(WHAT IS EXPECTED) Can you give these records again with "Play4Geek" changed to "Play4Gamers" and everything else left the same?

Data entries

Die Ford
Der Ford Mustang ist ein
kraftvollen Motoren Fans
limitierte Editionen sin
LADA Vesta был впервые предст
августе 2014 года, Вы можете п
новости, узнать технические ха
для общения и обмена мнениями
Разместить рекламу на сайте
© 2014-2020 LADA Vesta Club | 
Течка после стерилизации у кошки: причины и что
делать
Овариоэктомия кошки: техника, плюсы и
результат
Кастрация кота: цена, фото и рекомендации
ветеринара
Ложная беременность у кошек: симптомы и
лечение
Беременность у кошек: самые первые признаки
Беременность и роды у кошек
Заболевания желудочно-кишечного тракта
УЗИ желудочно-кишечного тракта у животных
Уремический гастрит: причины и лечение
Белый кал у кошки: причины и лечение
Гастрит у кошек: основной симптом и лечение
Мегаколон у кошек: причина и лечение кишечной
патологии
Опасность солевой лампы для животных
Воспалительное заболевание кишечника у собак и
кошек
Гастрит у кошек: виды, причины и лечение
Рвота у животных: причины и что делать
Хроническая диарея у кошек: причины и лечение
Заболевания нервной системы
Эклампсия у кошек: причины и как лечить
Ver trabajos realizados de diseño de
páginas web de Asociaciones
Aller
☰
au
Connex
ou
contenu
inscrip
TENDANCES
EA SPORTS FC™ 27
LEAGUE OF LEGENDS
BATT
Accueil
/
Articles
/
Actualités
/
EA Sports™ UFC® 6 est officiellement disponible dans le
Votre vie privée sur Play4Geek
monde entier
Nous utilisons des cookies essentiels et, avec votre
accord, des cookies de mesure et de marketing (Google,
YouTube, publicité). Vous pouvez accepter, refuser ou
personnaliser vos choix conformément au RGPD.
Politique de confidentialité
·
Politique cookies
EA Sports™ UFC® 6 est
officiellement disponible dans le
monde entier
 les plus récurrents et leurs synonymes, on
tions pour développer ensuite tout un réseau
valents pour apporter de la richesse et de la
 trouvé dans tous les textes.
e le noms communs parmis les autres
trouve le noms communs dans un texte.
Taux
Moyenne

(RESULT)
Die Ford
Der Ford Mustang ist ein
kraftvollen Motoren Fans
limitierte Editionen sin
LADA Vesta был впервые предст
августе 2014 года, Вы можете п
новости, узнать технические ха
для общения и обмена мнениями
Разместить рекламу на сайте
© 2014-2020 LADA Vesta Club | 
Течка после стерилизации у кошки: причины и что
делать
Овариоэктомия кошки: техника, плюсы и
результат
Кастрация кота: цена, фото и рекомендации
ветеринара
Ложная беременность у кошек: симптомы и
лечение
Беременность у кошек: самые первые признаки
Беременность и роды у кошек
Заболевания желудочно-кишечного тракта
УЗИ желудочно-кишечного тракта у животных
Уремический гастрит: причины и лечение
Белый кал у кошки: причины и лечение
Гастрит у кошек: основной симптом и лечение
Мегаколон у кошек: причина и лечение кишечной
патологии
Опасность солевой лампы для животных
Воспалительное заболевание кишечника у собак и
кошек
Гастрит у кошек: виды, причины и лечение
Рвота у животных: причины и что делать
Хроническая диарея у кошек: причины и лечение
Заболевания нервной системы
Эклампсия у кошек: причины и как лечить
Ver trabajos realizados de diseño de
páginas web de Asociaciones
Aller
☰
au
Connex
ou
contenu
inscrip
TENDANCES
EA SPORTS FC™ 27
LEAGUE OF LEGENDS
BATT
Accueil
/
Articles
/
Actualités
/
EA Sports™ UFC® 6 est officiellement disponible dans le
Votre vie privée sur Play4Gamers
monde entier
Nous utilisons des cookies essentiels et, avec votre
accord, des cookies de mesure et de marketing (Google,
YouTube, publicité). Vous pouvez accepter, refuser ou
personnaliser vos choix conformément au RGPD.
Politique de confidentialité
·
Politique cookies
EA Sports™ UFC® 6 est
officiellement disponible dans le
monde entier
 les plus récurrents et leurs synonymes, on
tions pour développer ensuite tout un réseau
valents pour apporter de la richesse et de la
 trouvé dans tous les textes.
e le noms communs parmis les autres
trouve le noms communs dans un texte.
Taux
Moyenne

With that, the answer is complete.